In Spain, there are over 1,200 public charge points servicing electric vehicle customers, and that number is expected to rise in 2015. However, in leading markets like the UK (6,500) and Norway (4,100), there are up to four times as many publically available chargers.

Leader and market expert in EV, Nissan reported a 77% increase in sales of its popular Nissan LEAF last year.
Toro added: “Based on the infrastructure available in best-selling markets, it’s clear that electric vehicle drivers will need access to as many as 3,500 additional chargers by 2020, if we’re to replicate the success of more mature EV markets.

“To improve air quality and to respond to the environmental problems that big Spanish cities like Madrid face we need to increase the presence of cleaner modes of transportation. Electric vehicles make it possible to meet today’s high demand for mobility whilst also caring for our surroundings and the environment.”

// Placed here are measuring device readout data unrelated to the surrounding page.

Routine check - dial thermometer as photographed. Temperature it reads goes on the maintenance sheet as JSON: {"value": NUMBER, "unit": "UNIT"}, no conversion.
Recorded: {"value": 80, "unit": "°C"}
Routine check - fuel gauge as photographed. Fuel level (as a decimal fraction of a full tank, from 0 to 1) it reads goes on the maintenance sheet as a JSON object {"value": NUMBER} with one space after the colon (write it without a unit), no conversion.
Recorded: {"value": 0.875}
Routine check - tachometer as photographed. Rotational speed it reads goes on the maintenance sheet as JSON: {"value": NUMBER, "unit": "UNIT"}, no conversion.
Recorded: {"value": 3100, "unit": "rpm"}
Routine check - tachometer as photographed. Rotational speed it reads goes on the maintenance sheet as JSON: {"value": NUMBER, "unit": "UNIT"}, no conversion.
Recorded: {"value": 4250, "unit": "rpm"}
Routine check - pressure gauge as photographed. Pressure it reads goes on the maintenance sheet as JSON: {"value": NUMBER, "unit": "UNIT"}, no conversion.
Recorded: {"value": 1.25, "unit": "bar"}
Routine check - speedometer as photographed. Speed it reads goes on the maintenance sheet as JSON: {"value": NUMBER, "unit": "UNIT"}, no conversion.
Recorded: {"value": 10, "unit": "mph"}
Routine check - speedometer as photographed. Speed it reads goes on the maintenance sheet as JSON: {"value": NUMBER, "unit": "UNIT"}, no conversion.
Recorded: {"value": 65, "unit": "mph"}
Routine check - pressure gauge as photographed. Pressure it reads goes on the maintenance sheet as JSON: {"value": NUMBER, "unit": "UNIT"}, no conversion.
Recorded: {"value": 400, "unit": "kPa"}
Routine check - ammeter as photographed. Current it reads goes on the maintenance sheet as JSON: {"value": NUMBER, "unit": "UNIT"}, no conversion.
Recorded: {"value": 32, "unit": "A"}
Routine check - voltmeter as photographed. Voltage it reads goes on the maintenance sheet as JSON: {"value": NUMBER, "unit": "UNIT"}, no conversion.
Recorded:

The comments come as ANFAC (Asociación Española de Fabricantes de Automóviles Turismos y Camiones) announces an 18.5% increase in new car sales across the region. The rise represents the first significant growth the industry has recorded since 2010, and with improving economic conditions, Nissan feels the time is right to seek greater investment in infrastructure.

“We have seen a significant increase in new car sales in the past twelve months, owing to low emission vehicle schemes like the Plan PIVE (Programa de Incentivos al Vehículo Eficiente) grant and Plan MOVELE (Proyectos de Movilidad Eléctrica). However, it is critical that Spain continues to invest in its network of public charge points to encourage customers to make the switch,” explained Toro.

“Countries like Norway and the UK, have enjoyed periods of intense growth over the past 24 months, and now is the time to invest in Spain – securing extended incentives schemes, benefits for users and establishing a robust network of charge points.”

Attendees at the Nissan Sustainable Mobility Forum included representatives from the Department of Industry and Small and Medium Enterprises, the Regional Department of the Environment in Madrid, and the Environment, Sustainability and Mobility Department at Madrid City Council.

Also present were representatives from ANFAC and AEDIVE (Asociación Empresarial para el Desarrollo e Impulso del Vehículo Eléctrico), as well as big business, with the likes of Urbaser, Endesa and IBIL lending their weight.

Earlier this year, Nissan and Endesa, an Enel Group subsidiary, signed a ground-breaking agreement that paves the way for a mass-market vehicle-to-grid (V2G) system. The two companies have agreed to collaborate to introduce V2G services into the European market. Testing of the new equipment is scheduled for autumn 2015.

Partnerships between the public and private sectors and between companies are essential for the mass adoption of electric vehicles. For more than three years, Nissan has been instrumental in establishing partnerships with local government and corporate customers to present the advantages of Zero Emission electric mobility.

In 2010, the introduction of the Nissan LEAF – the first mass-market, 100% electric vehicle launched globally – revolutionised the motoring world. This year, the Nissan LEAF has been joined by an unprecedented number of new entrants into the EV market and has emerged as the leader on a global, US and European basis. It remains the best-selling EV in history, commanding a 25% share of today’s zero-emission vehicle segment.